Micropayments: Just Because You Can, It Doesn’t Mean That You Should!

What is the smallest value transaction we should responsibly consider undertaking?

The prompt for this is my usual “three triggers”, i.e. if something comes to my attention three times in quick succession, it is worth thinking about. In this case, I was introduced to two payment startups who make the case that they use the blockchain to support micropayments, one as low as 0.01 US cent or one-ten thousandth of a US Dollar.

Micropayments are relevant to content providers and online merchants who seek compensation for one-time access to things like single written articles or small services, where the use of payment cards or subscriptions is neither appropriate nor economic.
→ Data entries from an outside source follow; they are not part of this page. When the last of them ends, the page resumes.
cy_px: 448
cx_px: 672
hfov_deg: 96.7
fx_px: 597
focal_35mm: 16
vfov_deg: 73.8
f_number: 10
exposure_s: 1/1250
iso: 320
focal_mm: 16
The definition on Wikipedia is “A micropayment is a financial transaction involving a very small sum of money and usually one that occurs online.”
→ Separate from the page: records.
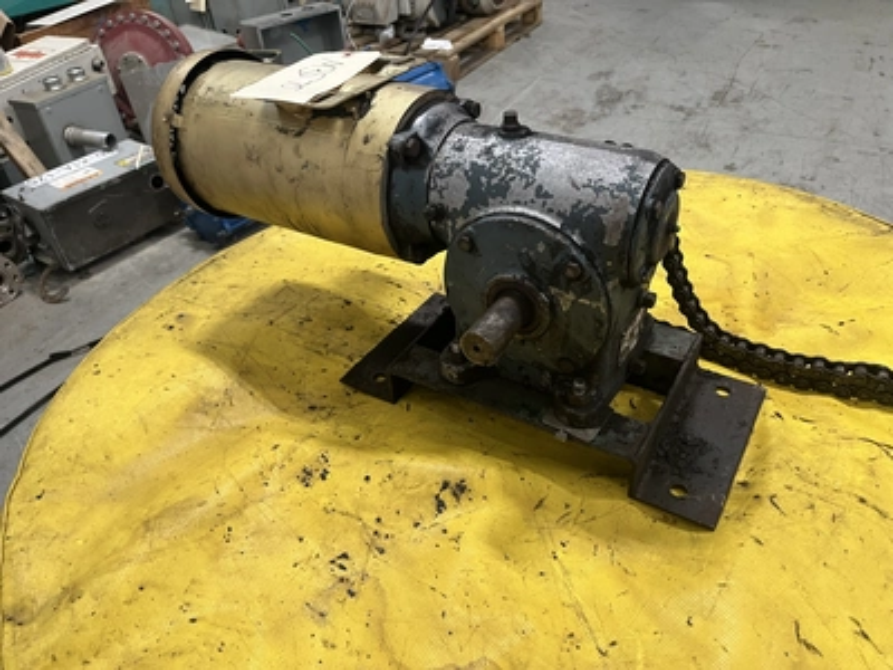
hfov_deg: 67.3
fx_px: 671
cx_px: 446
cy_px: 335
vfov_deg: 53.1
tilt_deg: -36.1
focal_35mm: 26
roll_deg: +5.3
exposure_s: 1/60
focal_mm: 5.1
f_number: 1.6
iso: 200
The third instance was a discussion on Clubhouse last week about the use of NFTs (non-fungible tokens) using blockchain technology to collect performing rights payments for each of the many individual samples used with a DJ’s set mix. Royalties for a whole track are not significant so what would be collected for a 2-second sample?

Now I don’t dispute a creator’s right to be compensated for their work, just that there are some transactions that do not make sense economically when their “total cost” is considered. Technology is immensely powerful and many costs have fallen over the last century, but no transaction is totally free. While the ambition of many entrepreneurs is to create frictionless transactions, this is not the same as free.

Let me clarify what I mean by “total cost”. I mean the full drain on the Earth’s resources required to complete the transaction. This includes the time to write and test the software involved, the resources required to build the hardware involved (it does have a limited life!), the manpower required to operate and maintain the system, the small, but finite quantities of electricity involved, the fees paid to contributing parties, etc.

While each of these may be spread across hundreds of millions of transactions, a clever economist could probably ascribe a cost to each transaction. I know that they have done a similar thing for a Bitcoin transaction and the resultant number was something like $150 per transaction. In part, this figure is driven by the rewards paid to the block miners in the Bitcoin setup. It is only sustainable for Bitcoin because those same rewards are currently paid by freshly minted Bitcoins created out of the aether (i.e. no one feels that pain right now!), but if Bitcoin matures, we will see an entirely new set of considerations. While not every blockchain is set up the same way, there will always be someone looking to make from / taking something out of the system.

My concern is how small is the minimum total cost? One would clearly not attempt to collect 0.01 cents if the cost was >0.1 cents. While we don’t know what that true cost is, we can attempt to estimate an approximate figure. By way of a sensibility check, a responsible system supporting micropayments at this level would need to be something like 1.5 million times more efficient than Bitcoin! Do we believe that exists? Or could it exist?

And of course in a world where we are concerned about global warming and exploitation of the world’s resources, the eventual stated cost may be something akin to an iceberg, whereby the obvious, upfront costs may be only a small fraction of the real total cost. What if some or all of the electricity was only cheap because it created disproportionate pollution or used irreplaceable resources? Maybe the manpower costs are low because they paid sweatshop rates?

I think the first question we should ask these entrepreneurs is what is their expected total cost per transaction? If they cannot answer or even start to answer that, how can they be considered to be responsible businesses?

If they can provide credible information then we need to make sure that their revenue model fits this cost level and stop talking about fantastically small transaction sizes. One would clearly not attempt to collect 0.01 cents if the cost was >0.01 cents.

As a further and closing sense check, the same Wikipedia article states “practical systems to allow transactions of less than US$1 have seen little success.” So why are we even sweating on 0.01 cents?

I will finish as I started with the admonishment that just because we can, it doesn’t mean we should!!!